Records supplied ->
━━━━━━
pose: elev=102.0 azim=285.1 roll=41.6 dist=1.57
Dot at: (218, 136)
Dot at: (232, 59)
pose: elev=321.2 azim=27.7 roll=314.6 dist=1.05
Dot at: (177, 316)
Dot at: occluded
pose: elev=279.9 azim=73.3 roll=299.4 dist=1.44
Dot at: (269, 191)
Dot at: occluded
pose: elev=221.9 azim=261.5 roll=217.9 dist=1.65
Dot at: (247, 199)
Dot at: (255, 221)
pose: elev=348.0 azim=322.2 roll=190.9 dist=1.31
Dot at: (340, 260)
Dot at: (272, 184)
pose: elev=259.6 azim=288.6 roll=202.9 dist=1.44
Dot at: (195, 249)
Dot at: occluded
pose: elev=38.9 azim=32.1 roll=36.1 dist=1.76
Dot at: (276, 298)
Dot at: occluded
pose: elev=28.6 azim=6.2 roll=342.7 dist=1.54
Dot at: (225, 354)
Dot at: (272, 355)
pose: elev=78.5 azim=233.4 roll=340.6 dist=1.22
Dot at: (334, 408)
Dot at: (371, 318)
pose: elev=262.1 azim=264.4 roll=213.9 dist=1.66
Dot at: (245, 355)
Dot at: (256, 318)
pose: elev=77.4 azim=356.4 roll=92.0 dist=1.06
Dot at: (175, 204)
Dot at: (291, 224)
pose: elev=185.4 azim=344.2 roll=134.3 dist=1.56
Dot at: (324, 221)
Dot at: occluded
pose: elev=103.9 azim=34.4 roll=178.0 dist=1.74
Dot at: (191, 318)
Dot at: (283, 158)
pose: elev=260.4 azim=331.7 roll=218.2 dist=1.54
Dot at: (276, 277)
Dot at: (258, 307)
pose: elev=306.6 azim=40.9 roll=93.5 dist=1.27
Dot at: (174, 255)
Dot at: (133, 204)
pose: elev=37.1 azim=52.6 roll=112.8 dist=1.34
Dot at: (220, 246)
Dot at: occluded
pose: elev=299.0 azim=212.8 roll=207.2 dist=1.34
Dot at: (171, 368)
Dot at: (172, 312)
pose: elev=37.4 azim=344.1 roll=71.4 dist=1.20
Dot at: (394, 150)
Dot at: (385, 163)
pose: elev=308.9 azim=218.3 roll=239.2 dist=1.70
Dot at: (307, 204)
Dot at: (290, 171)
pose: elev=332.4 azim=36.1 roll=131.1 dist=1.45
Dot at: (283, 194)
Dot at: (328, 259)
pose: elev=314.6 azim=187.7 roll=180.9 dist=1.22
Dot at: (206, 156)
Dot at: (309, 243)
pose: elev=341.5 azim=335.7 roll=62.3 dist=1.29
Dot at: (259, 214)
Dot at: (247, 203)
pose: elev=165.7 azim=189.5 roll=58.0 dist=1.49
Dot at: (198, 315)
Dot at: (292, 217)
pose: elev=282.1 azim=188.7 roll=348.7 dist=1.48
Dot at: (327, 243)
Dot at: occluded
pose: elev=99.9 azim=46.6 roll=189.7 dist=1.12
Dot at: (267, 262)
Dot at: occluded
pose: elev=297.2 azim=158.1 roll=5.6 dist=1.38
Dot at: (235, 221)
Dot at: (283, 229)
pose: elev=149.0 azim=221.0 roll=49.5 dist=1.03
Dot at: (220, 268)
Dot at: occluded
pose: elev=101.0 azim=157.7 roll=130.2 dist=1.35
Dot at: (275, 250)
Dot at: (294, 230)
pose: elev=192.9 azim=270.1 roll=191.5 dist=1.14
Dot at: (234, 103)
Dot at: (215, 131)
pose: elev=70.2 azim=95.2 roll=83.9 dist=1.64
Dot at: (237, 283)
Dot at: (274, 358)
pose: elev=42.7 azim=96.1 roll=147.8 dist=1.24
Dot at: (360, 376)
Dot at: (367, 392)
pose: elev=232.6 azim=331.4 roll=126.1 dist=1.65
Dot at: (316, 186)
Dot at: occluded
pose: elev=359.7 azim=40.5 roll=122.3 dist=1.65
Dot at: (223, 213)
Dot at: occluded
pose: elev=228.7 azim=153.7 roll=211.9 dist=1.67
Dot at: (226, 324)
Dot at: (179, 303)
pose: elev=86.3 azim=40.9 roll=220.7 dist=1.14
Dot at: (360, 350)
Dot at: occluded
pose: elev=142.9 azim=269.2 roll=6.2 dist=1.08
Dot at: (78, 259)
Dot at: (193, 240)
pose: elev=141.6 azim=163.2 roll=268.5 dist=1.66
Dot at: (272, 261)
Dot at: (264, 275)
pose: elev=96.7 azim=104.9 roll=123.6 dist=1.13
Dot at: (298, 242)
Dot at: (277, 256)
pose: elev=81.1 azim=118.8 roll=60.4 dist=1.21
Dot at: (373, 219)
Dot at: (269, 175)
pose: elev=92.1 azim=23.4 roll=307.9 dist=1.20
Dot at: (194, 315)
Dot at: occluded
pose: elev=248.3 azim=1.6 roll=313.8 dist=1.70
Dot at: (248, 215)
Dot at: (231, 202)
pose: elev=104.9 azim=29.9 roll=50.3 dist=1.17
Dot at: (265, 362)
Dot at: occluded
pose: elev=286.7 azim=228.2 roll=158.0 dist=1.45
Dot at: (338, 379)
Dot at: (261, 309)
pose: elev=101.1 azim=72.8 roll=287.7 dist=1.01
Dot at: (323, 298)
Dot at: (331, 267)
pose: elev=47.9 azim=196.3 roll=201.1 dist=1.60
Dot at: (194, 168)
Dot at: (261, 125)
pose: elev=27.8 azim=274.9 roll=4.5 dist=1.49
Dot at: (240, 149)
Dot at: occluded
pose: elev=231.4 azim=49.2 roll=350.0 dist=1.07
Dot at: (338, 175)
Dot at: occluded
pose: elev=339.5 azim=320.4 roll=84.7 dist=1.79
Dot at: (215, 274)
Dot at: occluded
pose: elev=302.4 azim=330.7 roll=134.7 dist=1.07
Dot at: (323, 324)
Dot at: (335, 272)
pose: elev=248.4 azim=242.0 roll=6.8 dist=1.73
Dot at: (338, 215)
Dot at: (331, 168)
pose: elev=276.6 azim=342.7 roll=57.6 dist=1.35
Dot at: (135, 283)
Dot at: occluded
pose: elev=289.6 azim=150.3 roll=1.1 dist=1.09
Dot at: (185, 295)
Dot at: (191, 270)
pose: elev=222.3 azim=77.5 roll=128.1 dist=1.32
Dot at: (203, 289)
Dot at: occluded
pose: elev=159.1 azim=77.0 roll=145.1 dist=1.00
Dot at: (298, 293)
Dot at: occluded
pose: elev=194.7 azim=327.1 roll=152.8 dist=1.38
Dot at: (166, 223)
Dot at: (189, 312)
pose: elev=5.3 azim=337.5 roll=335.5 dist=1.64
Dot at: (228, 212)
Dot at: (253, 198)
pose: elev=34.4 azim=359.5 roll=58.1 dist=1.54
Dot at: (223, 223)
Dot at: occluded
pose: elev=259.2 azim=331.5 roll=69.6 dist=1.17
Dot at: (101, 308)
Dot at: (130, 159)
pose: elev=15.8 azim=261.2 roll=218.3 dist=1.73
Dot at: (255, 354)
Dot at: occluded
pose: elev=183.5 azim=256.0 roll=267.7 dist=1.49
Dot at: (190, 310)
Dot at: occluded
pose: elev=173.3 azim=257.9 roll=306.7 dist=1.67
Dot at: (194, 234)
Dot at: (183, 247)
━━━━━━
Set task ->
Output, as a JSON list of strings with one string per line and blank lines omitted, the lines of the material above from the line containing "pose: elev=96.7 azim=104.9" up to and including the line containing "Dot at: (231, 202)".

Exercise response ->
[
  "pose: elev=96.7 azim=104.9 roll=123.6 dist=1.13",
  "Dot at: (298, 242)",
  "Dot at: (277, 256)",
  "pose: elev=81.1 azim=118.8 roll=60.4 dist=1.21",
  "Dot at: (373, 219)",
  "Dot at: (269, 175)",
  "pose: elev=92.1 azim=23.4 roll=307.9 dist=1.20",
  "Dot at: (194, 315)",
  "Dot at: occluded",
  "pose: elev=248.3 azim=1.6 roll=313.8 dist=1.70",
  "Dot at: (248, 215)",
  "Dot at: (231, 202)"
]